Copy the records below word for word, starting at the first line and ending at the line that contains "genus: Austroblechnum".

Data records:
_ _ _ _ _ _ _

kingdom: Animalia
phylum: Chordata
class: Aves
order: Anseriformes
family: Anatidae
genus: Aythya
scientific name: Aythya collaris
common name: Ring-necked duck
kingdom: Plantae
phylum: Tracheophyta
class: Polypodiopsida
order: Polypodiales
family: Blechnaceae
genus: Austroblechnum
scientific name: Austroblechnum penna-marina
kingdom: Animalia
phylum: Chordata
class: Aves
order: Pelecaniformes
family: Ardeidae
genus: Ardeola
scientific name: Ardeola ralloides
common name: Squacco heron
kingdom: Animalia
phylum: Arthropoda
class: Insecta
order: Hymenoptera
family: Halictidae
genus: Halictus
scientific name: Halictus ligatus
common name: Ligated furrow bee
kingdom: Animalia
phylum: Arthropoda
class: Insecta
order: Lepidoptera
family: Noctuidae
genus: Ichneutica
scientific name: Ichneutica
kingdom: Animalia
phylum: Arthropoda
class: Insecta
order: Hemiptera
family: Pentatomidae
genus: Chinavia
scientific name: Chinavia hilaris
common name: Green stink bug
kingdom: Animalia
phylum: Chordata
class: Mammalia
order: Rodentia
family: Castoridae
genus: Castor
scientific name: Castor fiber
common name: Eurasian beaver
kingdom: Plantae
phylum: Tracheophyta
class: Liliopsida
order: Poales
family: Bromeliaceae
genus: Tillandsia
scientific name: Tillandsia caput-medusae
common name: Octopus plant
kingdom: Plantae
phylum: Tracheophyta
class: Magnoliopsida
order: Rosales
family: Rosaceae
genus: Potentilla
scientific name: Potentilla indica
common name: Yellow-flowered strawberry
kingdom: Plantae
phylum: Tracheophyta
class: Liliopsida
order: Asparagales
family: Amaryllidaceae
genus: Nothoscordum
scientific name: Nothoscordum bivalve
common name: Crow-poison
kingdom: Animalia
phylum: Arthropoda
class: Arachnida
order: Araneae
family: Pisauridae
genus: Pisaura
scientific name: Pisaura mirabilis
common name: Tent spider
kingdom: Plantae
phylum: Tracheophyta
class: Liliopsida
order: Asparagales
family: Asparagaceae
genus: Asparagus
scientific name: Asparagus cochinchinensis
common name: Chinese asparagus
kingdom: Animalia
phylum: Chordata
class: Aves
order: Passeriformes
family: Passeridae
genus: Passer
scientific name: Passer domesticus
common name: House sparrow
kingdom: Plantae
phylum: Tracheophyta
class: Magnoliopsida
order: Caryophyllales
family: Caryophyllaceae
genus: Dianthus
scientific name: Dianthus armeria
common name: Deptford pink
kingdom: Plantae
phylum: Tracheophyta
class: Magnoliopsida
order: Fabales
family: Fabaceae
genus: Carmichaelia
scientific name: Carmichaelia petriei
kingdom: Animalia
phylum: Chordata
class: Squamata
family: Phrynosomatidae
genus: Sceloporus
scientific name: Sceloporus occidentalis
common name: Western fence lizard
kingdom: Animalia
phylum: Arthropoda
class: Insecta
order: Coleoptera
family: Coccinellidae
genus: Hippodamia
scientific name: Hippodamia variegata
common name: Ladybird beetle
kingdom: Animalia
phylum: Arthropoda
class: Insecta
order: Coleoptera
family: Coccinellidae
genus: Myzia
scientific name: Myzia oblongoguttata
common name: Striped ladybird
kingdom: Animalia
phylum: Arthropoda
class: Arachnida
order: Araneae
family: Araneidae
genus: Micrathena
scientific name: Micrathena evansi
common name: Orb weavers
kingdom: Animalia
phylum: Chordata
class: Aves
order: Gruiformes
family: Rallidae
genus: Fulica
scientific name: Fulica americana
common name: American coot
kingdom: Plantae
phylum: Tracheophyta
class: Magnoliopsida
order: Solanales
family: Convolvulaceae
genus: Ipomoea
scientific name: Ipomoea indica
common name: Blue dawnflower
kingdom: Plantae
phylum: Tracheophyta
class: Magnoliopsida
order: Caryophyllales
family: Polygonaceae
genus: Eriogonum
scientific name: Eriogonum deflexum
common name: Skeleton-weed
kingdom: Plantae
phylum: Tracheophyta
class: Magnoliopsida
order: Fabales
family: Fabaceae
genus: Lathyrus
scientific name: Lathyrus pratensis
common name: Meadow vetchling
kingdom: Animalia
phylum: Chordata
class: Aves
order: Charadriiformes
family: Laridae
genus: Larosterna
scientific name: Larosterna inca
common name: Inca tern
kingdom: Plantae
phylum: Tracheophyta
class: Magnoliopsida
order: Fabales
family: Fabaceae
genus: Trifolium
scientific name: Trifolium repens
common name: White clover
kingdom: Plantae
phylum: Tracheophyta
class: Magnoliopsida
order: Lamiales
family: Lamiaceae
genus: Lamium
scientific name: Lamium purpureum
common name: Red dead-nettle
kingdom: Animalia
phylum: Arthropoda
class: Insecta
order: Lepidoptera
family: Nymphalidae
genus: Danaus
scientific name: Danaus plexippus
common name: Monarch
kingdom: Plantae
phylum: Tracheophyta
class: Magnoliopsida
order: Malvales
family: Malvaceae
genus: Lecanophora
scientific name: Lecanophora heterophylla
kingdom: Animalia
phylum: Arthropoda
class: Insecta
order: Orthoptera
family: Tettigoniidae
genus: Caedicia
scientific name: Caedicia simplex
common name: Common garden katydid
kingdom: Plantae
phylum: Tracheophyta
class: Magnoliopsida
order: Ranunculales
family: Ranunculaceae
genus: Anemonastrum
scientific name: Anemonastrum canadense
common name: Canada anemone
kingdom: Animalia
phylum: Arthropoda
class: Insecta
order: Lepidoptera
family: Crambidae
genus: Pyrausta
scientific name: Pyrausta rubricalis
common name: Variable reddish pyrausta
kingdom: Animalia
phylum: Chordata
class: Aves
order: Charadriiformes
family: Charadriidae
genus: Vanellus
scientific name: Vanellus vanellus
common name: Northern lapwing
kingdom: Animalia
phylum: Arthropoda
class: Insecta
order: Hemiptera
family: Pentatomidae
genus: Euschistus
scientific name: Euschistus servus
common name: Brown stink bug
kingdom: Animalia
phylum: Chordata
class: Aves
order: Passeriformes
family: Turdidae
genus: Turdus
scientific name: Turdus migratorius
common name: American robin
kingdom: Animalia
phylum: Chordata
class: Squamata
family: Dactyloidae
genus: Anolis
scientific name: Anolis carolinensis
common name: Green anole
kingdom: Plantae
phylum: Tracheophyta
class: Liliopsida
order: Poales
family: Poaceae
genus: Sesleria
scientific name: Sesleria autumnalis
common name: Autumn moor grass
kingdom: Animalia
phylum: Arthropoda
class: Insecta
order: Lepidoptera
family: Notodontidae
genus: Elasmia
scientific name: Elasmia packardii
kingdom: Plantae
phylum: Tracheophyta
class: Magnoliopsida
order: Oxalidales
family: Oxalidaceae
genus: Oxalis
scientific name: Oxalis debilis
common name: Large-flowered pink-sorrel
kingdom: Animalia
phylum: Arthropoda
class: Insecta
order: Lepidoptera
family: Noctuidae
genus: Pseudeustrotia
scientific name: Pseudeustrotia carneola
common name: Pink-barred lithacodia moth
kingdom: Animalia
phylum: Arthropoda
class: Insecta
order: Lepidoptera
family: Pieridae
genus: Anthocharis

_ _ _ _ _ _ _

Worked solution:
kingdom: Animalia
phylum: Chordata
class: Aves
order: Anseriformes
family: Anatidae
genus: Aythya
scientific name: Aythya collaris
common name: Ring-necked duck
kingdom: Plantae
phylum: Tracheophyta
class: Polypodiopsida
order: Polypodiales
family: Blechnaceae
genus: Austroblechnum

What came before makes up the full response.